Planned Parenthood’s Ann Rahall
photo: Nina Lee
Q: How does Plan B work?
A: Plan B is emergency contraception that prevents pregnancy. A woman can take Plan B within 120 hours of unprotected intercourse to reduce the chances of getting pregnant by up to 89 percent. It prevents pregnancy primarily by stopping ovulation. If the pregnancy is already established and a woman takes Plan B, an abortion will not occur. A lot of people ask, “Does it cause abortion?” The answer to that is it prevents abortion, because fewer women are becoming pregnant who would then end up choosing abortion because they didn’t want to be pregnant.
Q: How did the FDA’s decision to make Plan B available over the counter for women 18 and over affect Hawai‘i?
A: Long before Plan B went over the counter, Hawai‘i had a system where pharmacists could have a collaborative agreement with physicians to dispense Plan B without a written prescription. Women could go into a pharmacy, fill out some medical paperwork and have a brief consultation with the pharmacist, who could then give it out. Now, it’s easier, because women ages 18 and over don’t have to fill out the forms or do a consultation, so the costs will be lower. Girls ages 14 to 17 still need a prescription or have to get it through a collaborative agreement with their pharmacist or doctor’s office.
Q: Is it a good idea for women to buy Plan B in advance?
A: Yes. In fact, any patient I see who’s chosen a barrier method like a condom or diaphragm as a primary method of contraception, I ask her, “Do you want to have some Plan B just in case you need it?” Because the sooner you take it, the better. If the condom broke, you go into your medicine cabinet, you take it. That’s your best chance right there.
Q: Another breakthrough this year was the introduction of Gardisil, a vaccine against the human papillomavirus (HPV), which causes cervical cancer. What does it do and how affordable is it?
A: It is amazing that this vaccine is available. Gardisil is a vaccine against the four major types of HPV, [including the two that] cause approximately 70 percent of cervical cancer. We know that 70 percent of sexually active women have been exposed to or carry HPV. Most will never get any kind of symptoms, but there’s no way to predict who will and who won’t. The vaccine is targeted primarily for girls and women ages 9 to 26. A course of three shots is given over six months, and each injection is about $130. Some insurance companies are starting to cover it. At Planned Parenthood, we’re working with a couple of different programs to help with funding for lower-income women and children.
Q: Some parents worry that a vaccine against a sexually transmitted disease will only encourage their daughters to have sex.

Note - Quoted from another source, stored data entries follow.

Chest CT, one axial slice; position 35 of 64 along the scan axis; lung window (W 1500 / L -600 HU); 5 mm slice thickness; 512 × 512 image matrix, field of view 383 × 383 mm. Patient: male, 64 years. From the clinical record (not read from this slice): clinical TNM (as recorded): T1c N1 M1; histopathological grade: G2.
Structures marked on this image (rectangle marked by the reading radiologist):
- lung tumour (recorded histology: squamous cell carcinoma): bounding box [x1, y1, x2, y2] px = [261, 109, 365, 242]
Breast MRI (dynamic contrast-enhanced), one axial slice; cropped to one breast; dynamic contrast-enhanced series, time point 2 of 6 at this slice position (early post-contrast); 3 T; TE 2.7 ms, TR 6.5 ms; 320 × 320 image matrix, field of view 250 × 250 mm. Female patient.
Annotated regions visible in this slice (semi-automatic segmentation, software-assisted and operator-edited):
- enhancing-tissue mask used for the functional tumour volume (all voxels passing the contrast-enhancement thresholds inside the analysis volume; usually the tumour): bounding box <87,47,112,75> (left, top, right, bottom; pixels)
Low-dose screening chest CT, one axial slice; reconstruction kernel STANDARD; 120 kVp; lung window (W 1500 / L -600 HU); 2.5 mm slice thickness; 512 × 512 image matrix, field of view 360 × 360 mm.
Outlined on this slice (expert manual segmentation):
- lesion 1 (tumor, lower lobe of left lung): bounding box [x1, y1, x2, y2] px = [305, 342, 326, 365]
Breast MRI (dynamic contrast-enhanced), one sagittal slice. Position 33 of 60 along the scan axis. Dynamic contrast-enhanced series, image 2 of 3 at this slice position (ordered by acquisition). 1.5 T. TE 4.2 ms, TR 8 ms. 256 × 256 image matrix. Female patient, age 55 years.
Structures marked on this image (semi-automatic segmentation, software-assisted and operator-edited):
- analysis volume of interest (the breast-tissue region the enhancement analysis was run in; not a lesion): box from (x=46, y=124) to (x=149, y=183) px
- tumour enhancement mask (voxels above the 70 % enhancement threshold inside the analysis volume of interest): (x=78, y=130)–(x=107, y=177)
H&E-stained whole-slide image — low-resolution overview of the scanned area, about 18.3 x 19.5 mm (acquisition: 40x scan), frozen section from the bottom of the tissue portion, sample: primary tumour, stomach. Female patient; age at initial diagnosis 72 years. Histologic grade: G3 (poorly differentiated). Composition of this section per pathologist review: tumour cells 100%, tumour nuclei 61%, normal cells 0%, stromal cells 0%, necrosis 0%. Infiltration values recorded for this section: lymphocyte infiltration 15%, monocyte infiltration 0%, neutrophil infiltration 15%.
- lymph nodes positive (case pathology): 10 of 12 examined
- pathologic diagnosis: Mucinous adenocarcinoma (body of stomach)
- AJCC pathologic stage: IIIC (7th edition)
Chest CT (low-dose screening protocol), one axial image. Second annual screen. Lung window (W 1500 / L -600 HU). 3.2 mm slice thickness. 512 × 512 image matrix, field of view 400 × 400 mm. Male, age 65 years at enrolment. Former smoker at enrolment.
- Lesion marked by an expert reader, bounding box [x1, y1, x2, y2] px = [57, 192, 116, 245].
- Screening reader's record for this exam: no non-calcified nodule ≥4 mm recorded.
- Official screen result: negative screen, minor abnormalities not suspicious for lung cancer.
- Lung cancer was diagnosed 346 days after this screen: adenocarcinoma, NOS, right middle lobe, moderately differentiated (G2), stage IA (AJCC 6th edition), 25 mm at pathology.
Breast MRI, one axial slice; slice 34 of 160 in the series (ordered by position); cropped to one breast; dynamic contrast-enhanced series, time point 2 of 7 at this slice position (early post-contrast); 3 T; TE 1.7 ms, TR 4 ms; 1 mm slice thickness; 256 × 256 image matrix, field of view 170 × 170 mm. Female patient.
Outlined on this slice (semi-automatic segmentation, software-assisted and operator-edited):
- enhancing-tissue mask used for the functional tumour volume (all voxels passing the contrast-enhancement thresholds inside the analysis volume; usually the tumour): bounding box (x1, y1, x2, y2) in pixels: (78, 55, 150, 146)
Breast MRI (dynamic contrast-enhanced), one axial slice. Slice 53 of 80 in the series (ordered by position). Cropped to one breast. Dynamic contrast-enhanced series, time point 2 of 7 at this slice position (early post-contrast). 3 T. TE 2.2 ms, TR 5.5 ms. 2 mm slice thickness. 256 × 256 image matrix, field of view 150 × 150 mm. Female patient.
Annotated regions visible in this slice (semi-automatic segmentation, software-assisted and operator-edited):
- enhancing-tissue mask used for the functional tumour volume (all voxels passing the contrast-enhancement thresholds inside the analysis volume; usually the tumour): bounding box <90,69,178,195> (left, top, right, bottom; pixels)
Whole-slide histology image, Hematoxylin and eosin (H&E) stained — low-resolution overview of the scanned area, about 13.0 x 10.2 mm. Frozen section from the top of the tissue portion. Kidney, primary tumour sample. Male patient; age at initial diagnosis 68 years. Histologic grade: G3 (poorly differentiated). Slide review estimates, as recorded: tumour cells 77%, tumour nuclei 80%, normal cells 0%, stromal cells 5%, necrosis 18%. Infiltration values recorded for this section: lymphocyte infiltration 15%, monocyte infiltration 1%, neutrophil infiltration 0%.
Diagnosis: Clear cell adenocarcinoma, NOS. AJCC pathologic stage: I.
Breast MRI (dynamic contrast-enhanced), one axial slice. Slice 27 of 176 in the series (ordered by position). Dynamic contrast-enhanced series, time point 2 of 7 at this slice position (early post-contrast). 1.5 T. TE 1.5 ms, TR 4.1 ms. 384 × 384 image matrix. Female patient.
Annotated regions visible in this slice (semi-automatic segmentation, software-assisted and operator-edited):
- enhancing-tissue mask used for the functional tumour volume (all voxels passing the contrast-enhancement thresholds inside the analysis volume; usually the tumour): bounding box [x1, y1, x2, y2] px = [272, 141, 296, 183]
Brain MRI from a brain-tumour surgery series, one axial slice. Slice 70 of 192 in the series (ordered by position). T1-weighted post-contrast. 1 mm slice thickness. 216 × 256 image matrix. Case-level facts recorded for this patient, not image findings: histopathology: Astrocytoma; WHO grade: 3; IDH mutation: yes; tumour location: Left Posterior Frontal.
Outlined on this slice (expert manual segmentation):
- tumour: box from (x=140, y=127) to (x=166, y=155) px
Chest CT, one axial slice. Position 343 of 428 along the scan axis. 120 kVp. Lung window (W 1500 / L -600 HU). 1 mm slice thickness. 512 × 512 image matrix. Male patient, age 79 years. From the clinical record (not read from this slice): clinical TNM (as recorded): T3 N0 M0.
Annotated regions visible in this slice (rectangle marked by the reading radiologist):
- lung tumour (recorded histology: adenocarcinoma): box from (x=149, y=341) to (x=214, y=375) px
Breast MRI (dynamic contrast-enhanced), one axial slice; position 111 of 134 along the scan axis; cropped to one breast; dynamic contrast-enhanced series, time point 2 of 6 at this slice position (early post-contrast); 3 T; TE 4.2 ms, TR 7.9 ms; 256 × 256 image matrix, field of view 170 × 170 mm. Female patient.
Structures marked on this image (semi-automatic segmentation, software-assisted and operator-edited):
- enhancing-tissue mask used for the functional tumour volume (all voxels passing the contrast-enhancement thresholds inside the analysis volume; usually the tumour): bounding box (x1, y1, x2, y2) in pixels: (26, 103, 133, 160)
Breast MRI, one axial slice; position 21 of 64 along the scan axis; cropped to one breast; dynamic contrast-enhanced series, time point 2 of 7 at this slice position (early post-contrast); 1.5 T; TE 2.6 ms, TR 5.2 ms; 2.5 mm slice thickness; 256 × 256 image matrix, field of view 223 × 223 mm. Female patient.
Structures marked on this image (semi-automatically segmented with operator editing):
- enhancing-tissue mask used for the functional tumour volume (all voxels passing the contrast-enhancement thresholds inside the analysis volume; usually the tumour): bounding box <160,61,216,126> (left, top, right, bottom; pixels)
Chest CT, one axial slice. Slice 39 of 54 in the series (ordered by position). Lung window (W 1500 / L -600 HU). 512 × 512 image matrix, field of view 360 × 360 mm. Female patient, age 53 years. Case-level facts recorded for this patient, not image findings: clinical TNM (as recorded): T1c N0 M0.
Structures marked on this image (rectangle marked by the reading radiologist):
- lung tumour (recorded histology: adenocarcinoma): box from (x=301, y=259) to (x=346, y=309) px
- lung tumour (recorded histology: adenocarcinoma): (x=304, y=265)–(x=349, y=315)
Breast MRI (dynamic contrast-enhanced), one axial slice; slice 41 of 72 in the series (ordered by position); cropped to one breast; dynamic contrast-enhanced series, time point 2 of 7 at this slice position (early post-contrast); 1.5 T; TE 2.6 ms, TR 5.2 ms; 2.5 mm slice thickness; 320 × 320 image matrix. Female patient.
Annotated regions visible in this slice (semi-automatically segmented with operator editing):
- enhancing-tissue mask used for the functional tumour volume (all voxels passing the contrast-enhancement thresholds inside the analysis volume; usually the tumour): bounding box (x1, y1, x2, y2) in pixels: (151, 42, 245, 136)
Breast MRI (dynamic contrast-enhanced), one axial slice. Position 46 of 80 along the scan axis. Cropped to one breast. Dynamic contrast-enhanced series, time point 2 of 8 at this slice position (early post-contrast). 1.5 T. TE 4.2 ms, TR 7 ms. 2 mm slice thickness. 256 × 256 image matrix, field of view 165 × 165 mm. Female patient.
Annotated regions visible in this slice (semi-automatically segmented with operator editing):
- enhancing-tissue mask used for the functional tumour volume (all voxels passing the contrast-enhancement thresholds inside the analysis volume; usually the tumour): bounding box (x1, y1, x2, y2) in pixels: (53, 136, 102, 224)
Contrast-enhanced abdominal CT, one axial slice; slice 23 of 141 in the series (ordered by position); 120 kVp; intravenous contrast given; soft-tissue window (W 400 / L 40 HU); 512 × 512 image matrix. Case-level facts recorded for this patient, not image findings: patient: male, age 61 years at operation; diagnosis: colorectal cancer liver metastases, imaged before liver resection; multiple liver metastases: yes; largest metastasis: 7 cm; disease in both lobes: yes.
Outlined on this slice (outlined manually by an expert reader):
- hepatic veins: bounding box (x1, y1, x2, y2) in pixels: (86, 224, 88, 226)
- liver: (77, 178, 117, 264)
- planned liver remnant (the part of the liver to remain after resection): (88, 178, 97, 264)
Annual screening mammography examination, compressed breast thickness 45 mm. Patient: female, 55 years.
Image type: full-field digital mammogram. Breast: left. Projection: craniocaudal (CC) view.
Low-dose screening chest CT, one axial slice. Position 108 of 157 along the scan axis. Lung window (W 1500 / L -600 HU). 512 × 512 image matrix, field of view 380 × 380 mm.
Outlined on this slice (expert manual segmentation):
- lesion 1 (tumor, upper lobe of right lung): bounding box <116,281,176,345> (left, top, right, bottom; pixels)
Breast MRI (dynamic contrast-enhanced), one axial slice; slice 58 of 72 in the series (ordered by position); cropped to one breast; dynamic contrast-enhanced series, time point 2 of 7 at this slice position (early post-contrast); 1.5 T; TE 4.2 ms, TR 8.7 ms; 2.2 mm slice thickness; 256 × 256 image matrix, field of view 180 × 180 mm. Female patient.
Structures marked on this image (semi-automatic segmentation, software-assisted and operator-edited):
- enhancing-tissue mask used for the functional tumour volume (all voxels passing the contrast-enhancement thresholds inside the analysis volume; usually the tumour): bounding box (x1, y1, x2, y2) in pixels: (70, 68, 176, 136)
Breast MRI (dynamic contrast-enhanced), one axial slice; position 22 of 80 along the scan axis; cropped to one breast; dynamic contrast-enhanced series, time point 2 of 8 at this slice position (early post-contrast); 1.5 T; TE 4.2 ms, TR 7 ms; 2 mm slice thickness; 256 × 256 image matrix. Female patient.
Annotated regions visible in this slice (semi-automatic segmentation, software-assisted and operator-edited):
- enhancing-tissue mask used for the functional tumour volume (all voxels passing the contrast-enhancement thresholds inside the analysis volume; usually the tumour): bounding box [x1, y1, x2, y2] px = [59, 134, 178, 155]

What do you say to them?
A: I would say it’s not going to increase whether they’re going to choose to have sexual activity or not, but it may prevent them from getting a life-threatening disease. We need to make this a routine vaccination that doesn’t have the stigma related to sexual activity. We’re giving everybody Hepatitis B from the time of birth, when, in the past, that used to be for people who were at high risk—health providers, people with multiple sexual partners, IV-drug users. Now it’s routine.
Q: Should women over age 26 get vaccinated?
A: After 26, they should talk to their physician and do it on a case-by-case basis. A 45-year-old woman who’s been married to the same guy for 25 years and he’s her only lifetime partner probably doesn’t need it. But a 40-year-old who’s in a new relationship and wants to get it? Absolutely.